Окончательный Расчёт: Судьба Бестера (Киз) - страница 73

– Нет, я не верю, что он это сделал.

– Это очень просто, мистер Кауфман. Мне нравится ваша колонка. Париж любит вашу колонку, – он выдвинул ящик стола, вынул конверт и протянул его Бестеру.

– Эта карточка на две тысячи кредитов. Вы станете получать столько каждый и всякий раз, как я опубликую одну из ваших статей – а я планирую публиковать их всякий раз, как вы их напишете. Смею сказать, это лучшее вознаграждение, чем вы имели от этого претенциозного маленького оборванца, на которого вы работали. Не говоря уже о том факте, что большинство наших читателей покупают свои экземпляры на настоящей бумаге. Подумайте об этом, мистер Кауфман – увидеть свое имя в печати, как Фолкнер.

Бестер смотрел на конверт.

– Вы шутите.

– Нет, не шучу. У вас есть хватка, мистерр Кауфман. У вас есть стиль и жила неукротимости в милю шириной. Отклик на первую нашу публикацию вашей колонки изумителен, даже лучший, чем я ожидал.

– Не знаю, что и сказать, – он ощущал себя полностью обезоруженным. Ребенком ничего иного он не желал более и не зарабатывал старательнее, чем восхищение равных себе. Со временем он преодолел это, и сама работа приобрела большую важность, чем признание. Однако признание продолжалась. То было время, когда каждый молодой пси-коп мечтал лишь о том, чтобы стать Альфредом Бестером. Он свыкся со своими достижениями, со своим превосходством.

Только после исчезновения моря почитания, в котором он купался, он понял, как сильно это подбадривало его, как сильно облегчало его ношу.

Теперь, впервые за последние годы, он снова почувствовал нечто сродни той легкости. И презабавно, насколько неожиданным это было. Он не искал признания – оно нашло его само собой. Конечно, они не знают, кто он на самом деле, но это делало все еще приятнее.

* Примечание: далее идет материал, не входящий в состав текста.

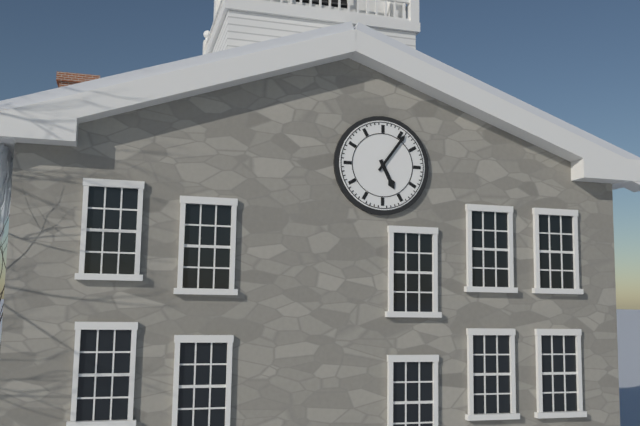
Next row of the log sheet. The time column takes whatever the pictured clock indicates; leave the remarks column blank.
5:06
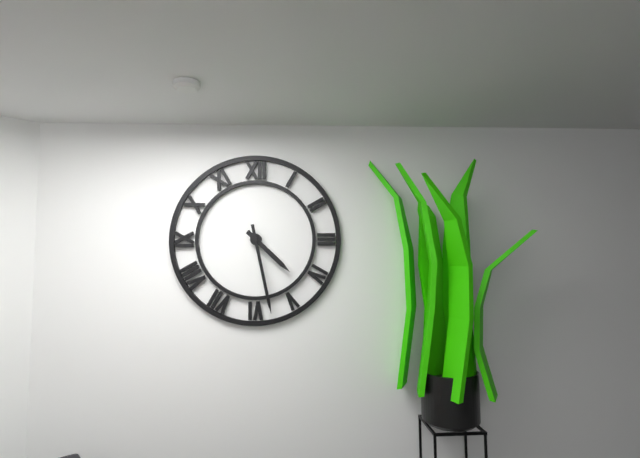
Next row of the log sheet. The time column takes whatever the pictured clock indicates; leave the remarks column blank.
4:28
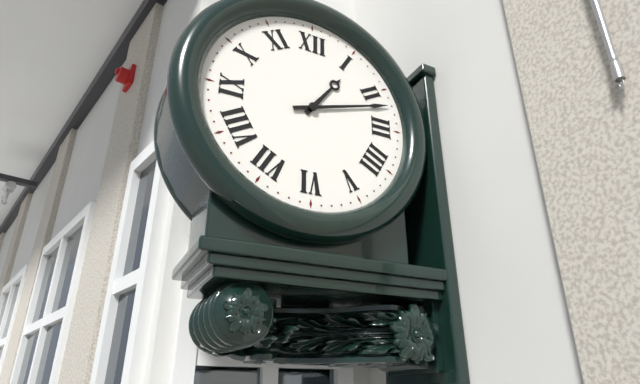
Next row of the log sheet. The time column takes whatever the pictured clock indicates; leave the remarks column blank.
1:12
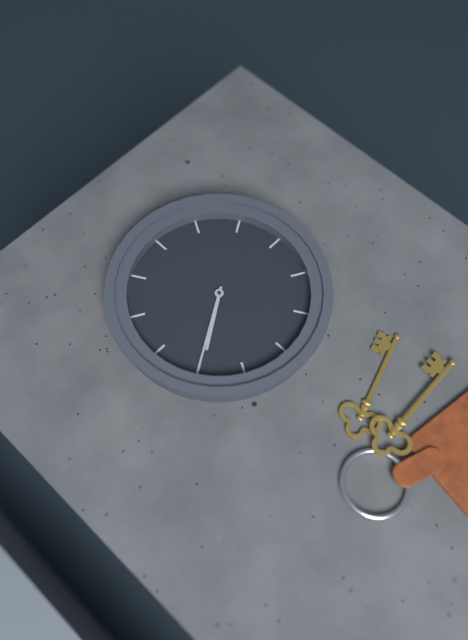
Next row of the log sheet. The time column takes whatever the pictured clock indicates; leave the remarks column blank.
10:55
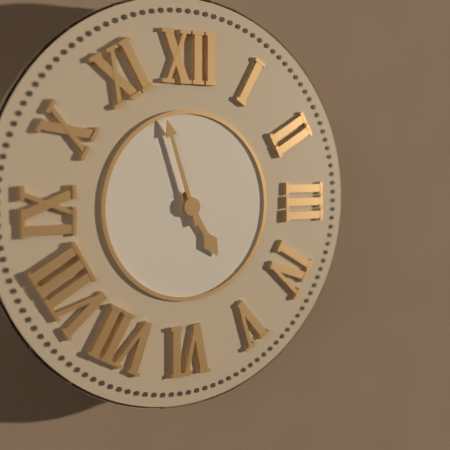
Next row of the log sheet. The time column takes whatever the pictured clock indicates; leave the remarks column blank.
4:57
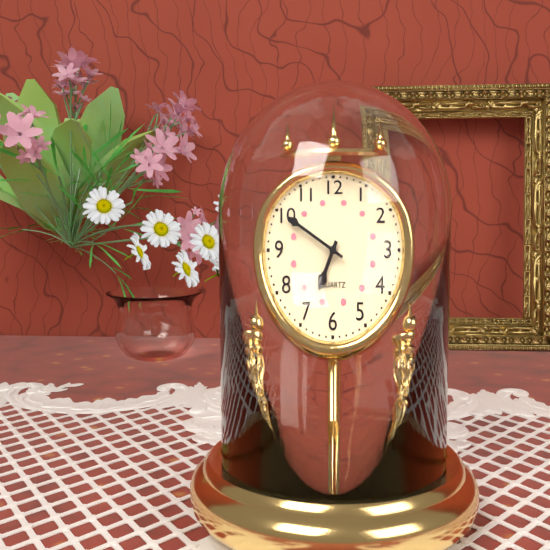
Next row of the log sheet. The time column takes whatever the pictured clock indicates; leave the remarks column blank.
6:50
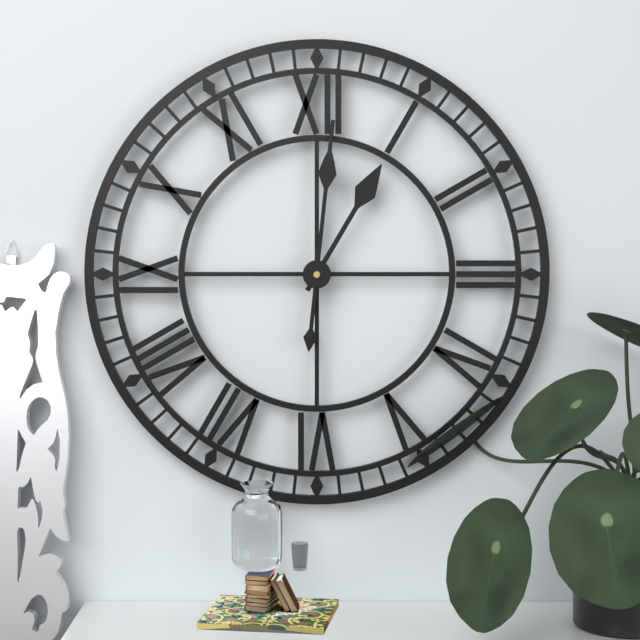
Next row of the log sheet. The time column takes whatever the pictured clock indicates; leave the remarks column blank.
1:01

И опаснее. Как мог он рисковать? Он уже подвергся чрезмерному риску.

Он был готов оттолкнуть конверт обратно де Грюну, когда столь же неожиданная молния гнева поразила его. Почему он должен делать это? Неужели он оробел настолько, что все, о чем он мог думать – это прятаться, уменьшаясь и уменьшаясь, пока он просто не исчезнет? Не этого ли желали его враги?

– Три тысячи, – сказал он.

Де Грюн и глазом не моргнул.

– Две с половиной.

– По рукам, – сказал ему Бестер. – Но только на моих условиях. Я рецензирую что хочу и как хочу.

– Это я переживу.

– Тогда хорошо. До свидания, месье де Грюн.

– Подождите. Как мне связаться с вами?

– Не волнуйтесь. Я сам свяжусь с вами. Я все еще дорожу моей личной жизнью, тем более если моя аудитория стремится к увеличению.

– Мы бы хотели поместить ваше фото в колонке.